All the lines below should be set down exactly, with no picture carried into the copy.

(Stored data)
---*---

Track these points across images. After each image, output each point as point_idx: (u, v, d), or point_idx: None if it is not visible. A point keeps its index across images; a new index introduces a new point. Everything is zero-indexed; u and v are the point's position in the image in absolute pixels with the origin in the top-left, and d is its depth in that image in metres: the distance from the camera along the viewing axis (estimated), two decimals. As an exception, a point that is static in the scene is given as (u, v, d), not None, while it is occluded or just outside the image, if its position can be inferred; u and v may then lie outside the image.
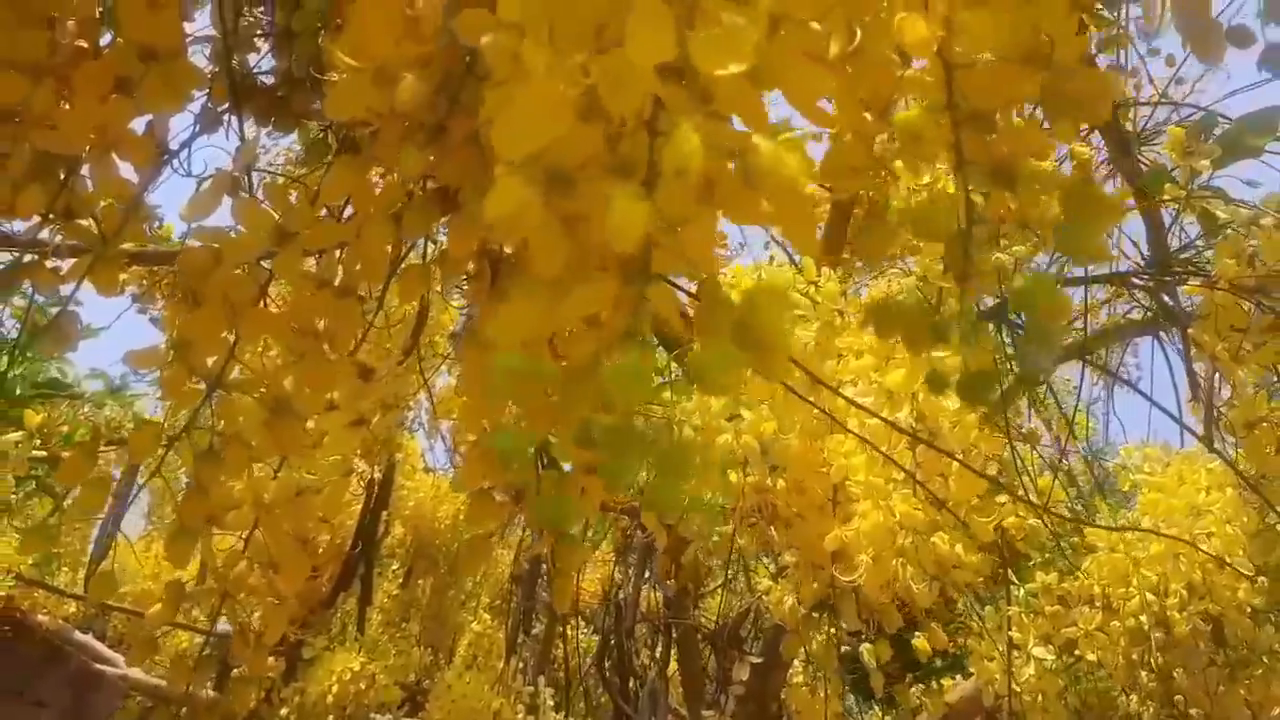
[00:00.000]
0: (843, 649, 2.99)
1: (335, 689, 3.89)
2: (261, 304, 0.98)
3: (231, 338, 0.95)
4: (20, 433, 2.14)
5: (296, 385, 0.97)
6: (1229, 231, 1.48)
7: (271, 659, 3.65)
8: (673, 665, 5.01)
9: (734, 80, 0.44)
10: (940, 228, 0.52)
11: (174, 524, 0.91)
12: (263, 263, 0.99)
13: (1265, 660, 2.21)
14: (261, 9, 1.14)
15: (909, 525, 1.19)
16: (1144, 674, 2.28)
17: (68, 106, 0.94)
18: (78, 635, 4.67)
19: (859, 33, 0.59)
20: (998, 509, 1.27)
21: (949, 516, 1.22)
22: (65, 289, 0.99)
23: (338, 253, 1.01)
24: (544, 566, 5.49)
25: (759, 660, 3.07)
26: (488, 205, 0.44)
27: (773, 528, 1.36)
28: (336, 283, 0.99)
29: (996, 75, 0.59)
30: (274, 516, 1.19)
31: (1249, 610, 2.11)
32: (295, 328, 0.94)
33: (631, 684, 4.99)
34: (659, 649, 5.29)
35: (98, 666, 4.06)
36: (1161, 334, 2.32)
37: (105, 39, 1.00)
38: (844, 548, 1.25)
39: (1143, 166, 1.88)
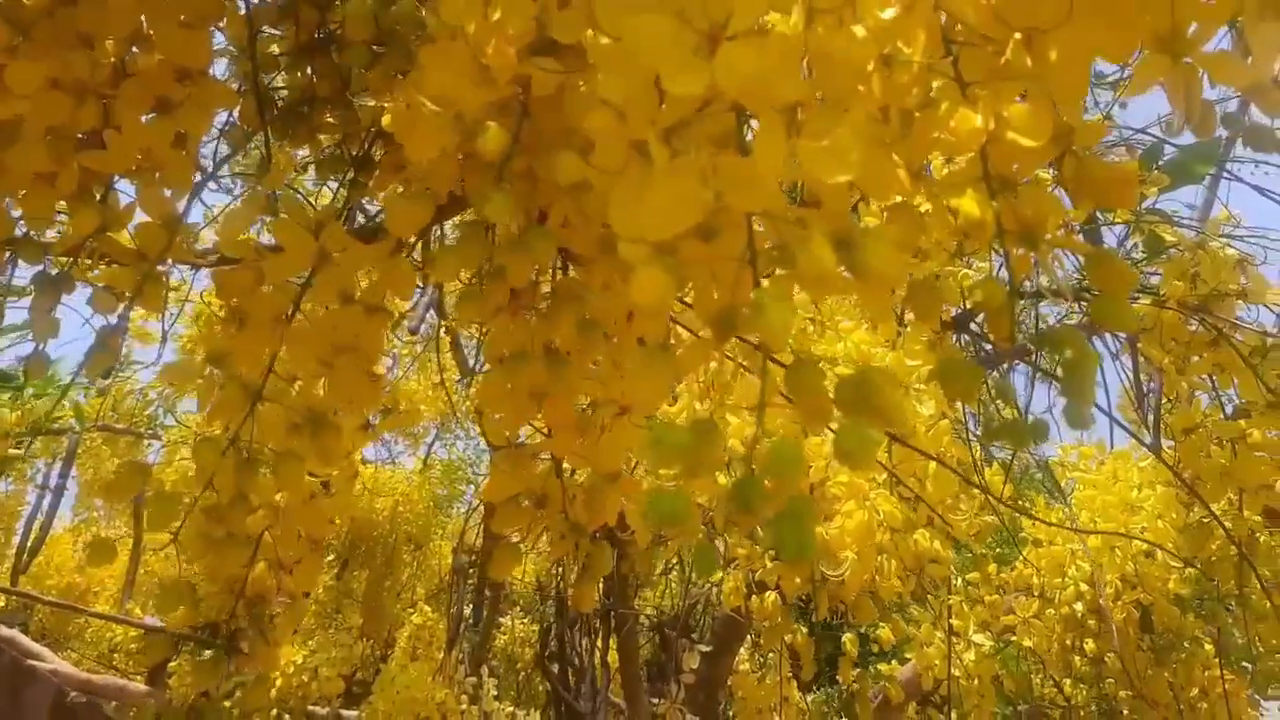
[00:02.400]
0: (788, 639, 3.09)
1: (279, 682, 3.88)
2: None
3: (267, 353, 0.99)
4: (-5, 433, 2.11)
5: (329, 397, 1.02)
6: (1173, 252, 1.61)
7: (209, 652, 3.62)
8: (612, 654, 5.09)
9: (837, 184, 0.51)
10: (995, 301, 0.59)
11: (219, 534, 0.95)
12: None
13: (1188, 646, 2.38)
14: (279, 28, 1.17)
15: (890, 524, 1.29)
16: (1077, 659, 2.43)
17: (94, 121, 0.97)
18: (3, 630, 4.56)
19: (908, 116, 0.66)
20: (971, 508, 1.38)
21: (922, 515, 1.31)
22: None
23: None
24: (478, 558, 5.52)
25: (708, 649, 3.17)
26: (633, 293, 0.50)
27: (759, 528, 1.44)
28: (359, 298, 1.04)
29: (1025, 150, 0.66)
30: (289, 519, 1.22)
31: (1174, 599, 2.27)
32: (333, 343, 0.98)
33: (570, 674, 5.05)
34: (598, 638, 5.36)
35: (30, 661, 3.97)
36: (1095, 338, 2.46)
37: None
38: (823, 544, 1.34)
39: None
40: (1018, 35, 0.65)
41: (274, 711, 3.82)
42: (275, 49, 1.17)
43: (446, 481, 6.55)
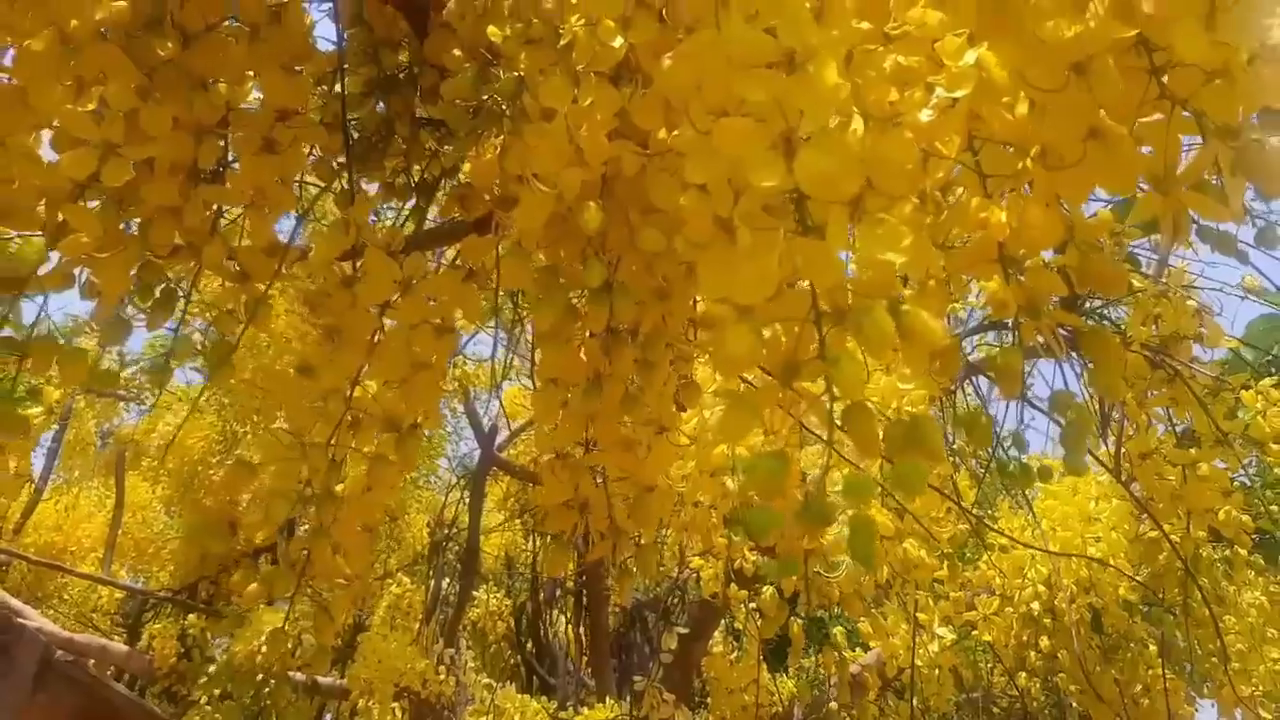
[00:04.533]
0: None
1: (264, 648, 4.00)
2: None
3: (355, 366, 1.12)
4: None
5: (406, 406, 1.15)
6: (1138, 296, 1.78)
7: (192, 616, 3.84)
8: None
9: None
10: (1013, 367, 0.74)
11: (316, 528, 1.08)
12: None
13: (1133, 647, 2.58)
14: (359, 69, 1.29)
15: (883, 532, 1.44)
16: (1032, 654, 2.63)
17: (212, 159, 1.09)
18: (-9, 588, 4.64)
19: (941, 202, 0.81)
20: (953, 522, 1.54)
21: (909, 525, 1.47)
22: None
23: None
24: (451, 531, 5.65)
25: (685, 631, 3.34)
26: (729, 346, 0.64)
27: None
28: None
29: (1039, 242, 0.81)
30: (348, 510, 1.36)
31: (1123, 603, 2.46)
32: (412, 361, 1.11)
33: (542, 649, 5.22)
34: (566, 614, 5.52)
35: (19, 620, 4.05)
36: (1062, 361, 2.63)
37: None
38: (821, 548, 1.49)
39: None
40: (1036, 151, 0.80)
41: (259, 676, 3.94)
42: (353, 88, 1.29)
43: (423, 456, 6.65)
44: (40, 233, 0.98)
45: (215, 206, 1.11)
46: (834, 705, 2.01)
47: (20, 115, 1.02)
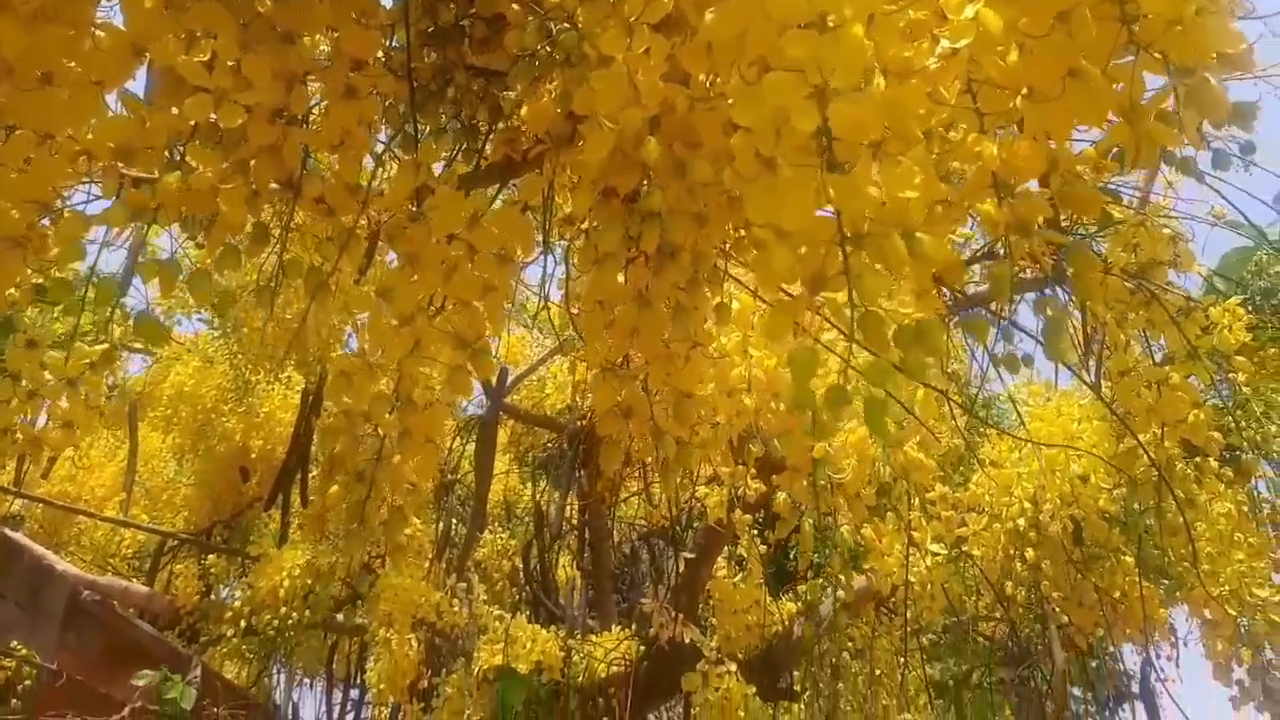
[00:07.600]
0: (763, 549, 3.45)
1: (286, 583, 4.18)
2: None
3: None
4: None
5: (473, 327, 1.30)
6: (1119, 227, 1.94)
7: (213, 557, 4.07)
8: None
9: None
10: (1004, 283, 0.90)
11: (406, 436, 1.23)
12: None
13: (1112, 557, 2.79)
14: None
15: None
16: (1018, 564, 2.83)
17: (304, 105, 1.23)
18: (21, 535, 4.79)
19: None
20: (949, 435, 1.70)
21: (909, 433, 1.64)
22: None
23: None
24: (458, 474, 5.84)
25: (691, 555, 3.53)
26: (772, 262, 0.80)
27: (776, 440, 1.75)
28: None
29: (1025, 171, 0.97)
30: (416, 422, 1.51)
31: (1103, 515, 2.66)
32: (482, 284, 1.26)
33: (547, 582, 5.42)
34: (570, 550, 5.73)
35: (48, 562, 4.22)
36: (1048, 290, 2.80)
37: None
38: (828, 455, 1.66)
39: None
40: (1025, 91, 0.95)
41: (284, 609, 4.12)
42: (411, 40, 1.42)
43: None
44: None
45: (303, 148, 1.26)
46: (842, 594, 2.19)
47: (131, 65, 1.16)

---*---

Result
Track these points across images. After each image, output each point as point_idx: (u, v, d), or point_idx: None if it is not visible. A point keeps its index across images; a new index introduces a new point. Everything is zero-indexed; u and v are the point's position in the image in absolute pixels with the origin in the top-left, and d is its depth in that image in metres: the distance from the camera along the viewing axis (estimated), two decimals. As an exception, a point that is static in the scene is given as (u, v, d), not None, while it is occluded or just outside the image, if its position can be inferred; u and v may then lie outside the image.
[00:00.000]
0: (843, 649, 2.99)
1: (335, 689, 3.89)
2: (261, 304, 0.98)
3: (231, 338, 0.95)
4: (20, 433, 2.14)
5: (296, 385, 0.97)
6: (1229, 231, 1.48)
7: (271, 659, 3.65)
8: (673, 665, 5.01)
9: (734, 80, 0.44)
10: (940, 228, 0.52)
11: (174, 524, 0.91)
12: (263, 263, 0.99)
13: (1265, 660, 2.21)
14: (261, 9, 1.14)
15: (909, 525, 1.19)
16: (1144, 674, 2.28)
17: (68, 106, 0.94)
18: (78, 635, 4.67)
19: (859, 33, 0.59)
20: (998, 509, 1.27)
21: (949, 516, 1.22)
22: (65, 289, 0.99)
23: (338, 253, 1.01)
24: (544, 566, 5.49)
25: (759, 660, 3.07)
26: (488, 205, 0.44)
27: (773, 528, 1.36)
28: (336, 283, 0.99)
29: (996, 75, 0.59)
30: (274, 516, 1.19)
31: (1249, 610, 2.11)
32: (295, 328, 0.94)
33: (631, 684, 4.99)
34: (659, 649, 5.29)
35: (98, 666, 4.06)
36: (1161, 334, 2.32)
37: (105, 39, 1.00)
38: (844, 548, 1.25)
39: (1143, 166, 1.88)
[00:02.400]
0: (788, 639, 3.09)
1: (279, 682, 3.88)
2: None
3: (267, 353, 0.99)
4: (-5, 433, 2.11)
5: (329, 397, 1.02)
6: (1173, 252, 1.61)
7: (209, 652, 3.62)
8: (612, 654, 5.09)
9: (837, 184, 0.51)
10: (995, 301, 0.59)
11: (219, 534, 0.95)
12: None
13: (1188, 646, 2.38)
14: (279, 28, 1.17)
15: (890, 524, 1.29)
16: (1077, 659, 2.43)
17: (94, 121, 0.97)
18: (3, 630, 4.56)
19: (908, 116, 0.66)
20: (971, 508, 1.38)
21: (922, 515, 1.31)
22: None
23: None
24: (478, 558, 5.52)
25: (708, 649, 3.17)
26: (633, 293, 0.50)
27: (759, 528, 1.44)
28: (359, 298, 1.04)
29: (1025, 150, 0.66)
30: (289, 519, 1.22)
31: (1174, 599, 2.27)
32: (333, 343, 0.98)
33: (570, 674, 5.05)
34: (598, 638, 5.36)
35: (30, 661, 3.97)
36: (1095, 338, 2.46)
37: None
38: (823, 544, 1.34)
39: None
40: (1018, 35, 0.65)
41: (274, 711, 3.82)
42: (275, 49, 1.17)
43: (446, 481, 6.55)
[00:04.533]
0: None
1: (264, 648, 4.00)
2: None
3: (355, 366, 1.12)
4: None
5: (406, 406, 1.15)
6: (1138, 296, 1.78)
7: (192, 616, 3.84)
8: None
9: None
10: (1013, 367, 0.74)
11: (316, 528, 1.08)
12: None
13: (1133, 647, 2.58)
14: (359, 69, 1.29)
15: (883, 532, 1.44)
16: (1032, 654, 2.63)
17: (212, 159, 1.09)
18: (-9, 588, 4.64)
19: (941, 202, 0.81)
20: (953, 522, 1.54)
21: (909, 525, 1.47)
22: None
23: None
24: (451, 531, 5.65)
25: (685, 631, 3.34)
26: (729, 346, 0.64)
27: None
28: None
29: (1039, 242, 0.81)
30: (348, 510, 1.36)
31: (1123, 603, 2.46)
32: (412, 361, 1.11)
33: (542, 649, 5.22)
34: (566, 614, 5.52)
35: (19, 620, 4.05)
36: (1062, 361, 2.63)
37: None
38: (821, 548, 1.49)
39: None
40: (1036, 151, 0.80)
41: (259, 676, 3.94)
42: (353, 88, 1.29)
43: (423, 456, 6.65)
44: (40, 233, 0.98)
45: (215, 206, 1.11)
46: (834, 705, 2.01)
47: (20, 115, 1.02)
[00:07.600]
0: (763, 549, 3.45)
1: (286, 583, 4.18)
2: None
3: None
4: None
5: (473, 327, 1.30)
6: (1119, 227, 1.94)
7: (213, 557, 4.07)
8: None
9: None
10: (1004, 283, 0.90)
11: (406, 436, 1.23)
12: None
13: (1112, 557, 2.79)
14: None
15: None
16: (1018, 564, 2.83)
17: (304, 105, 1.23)
18: (21, 535, 4.79)
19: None
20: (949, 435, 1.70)
21: (909, 433, 1.64)
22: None
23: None
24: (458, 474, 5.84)
25: (691, 555, 3.53)
26: (772, 262, 0.80)
27: (776, 440, 1.75)
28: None
29: (1025, 171, 0.97)
30: (416, 422, 1.51)
31: (1103, 515, 2.66)
32: (482, 284, 1.26)
33: (547, 582, 5.42)
34: (570, 550, 5.73)
35: (48, 562, 4.22)
36: (1048, 290, 2.80)
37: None
38: (828, 455, 1.66)
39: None
40: (1025, 91, 0.95)
41: (284, 609, 4.12)
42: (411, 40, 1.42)
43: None
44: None
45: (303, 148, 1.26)
46: (842, 594, 2.19)
47: (131, 65, 1.16)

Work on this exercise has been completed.